PROVIDED INFORMATION section start

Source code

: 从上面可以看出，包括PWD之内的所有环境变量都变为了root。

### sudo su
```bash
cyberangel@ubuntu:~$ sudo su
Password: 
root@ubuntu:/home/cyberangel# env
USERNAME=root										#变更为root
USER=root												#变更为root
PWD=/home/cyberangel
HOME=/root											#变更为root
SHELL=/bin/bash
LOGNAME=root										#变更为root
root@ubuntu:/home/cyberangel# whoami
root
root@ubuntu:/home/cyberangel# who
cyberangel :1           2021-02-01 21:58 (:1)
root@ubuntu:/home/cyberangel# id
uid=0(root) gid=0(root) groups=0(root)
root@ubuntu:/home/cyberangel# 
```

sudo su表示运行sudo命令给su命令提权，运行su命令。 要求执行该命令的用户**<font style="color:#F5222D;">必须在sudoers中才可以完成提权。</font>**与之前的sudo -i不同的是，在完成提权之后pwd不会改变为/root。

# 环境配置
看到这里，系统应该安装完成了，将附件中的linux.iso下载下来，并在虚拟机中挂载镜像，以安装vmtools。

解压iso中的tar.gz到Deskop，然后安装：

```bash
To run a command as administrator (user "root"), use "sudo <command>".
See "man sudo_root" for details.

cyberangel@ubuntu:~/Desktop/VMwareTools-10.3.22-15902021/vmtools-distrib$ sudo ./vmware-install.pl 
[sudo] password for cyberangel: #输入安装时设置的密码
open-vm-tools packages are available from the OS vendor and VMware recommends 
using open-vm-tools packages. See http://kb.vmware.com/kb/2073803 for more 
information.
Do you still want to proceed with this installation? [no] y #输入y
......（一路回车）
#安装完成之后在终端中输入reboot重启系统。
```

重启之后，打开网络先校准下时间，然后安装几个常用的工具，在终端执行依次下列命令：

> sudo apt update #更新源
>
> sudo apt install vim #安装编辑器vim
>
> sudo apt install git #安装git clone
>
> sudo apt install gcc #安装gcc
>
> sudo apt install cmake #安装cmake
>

PROVIDED INFORMATION section end

▶ REQUIRED WORK:
Copy every line that includes the string "open" from the material above.

▶ YOUR RESPONSE:
open-vm-tools packages are available from the OS vendor and VMware recommends 
using open-vm-tools packages. See http://kb.vmware.com/kb/2073803 for more 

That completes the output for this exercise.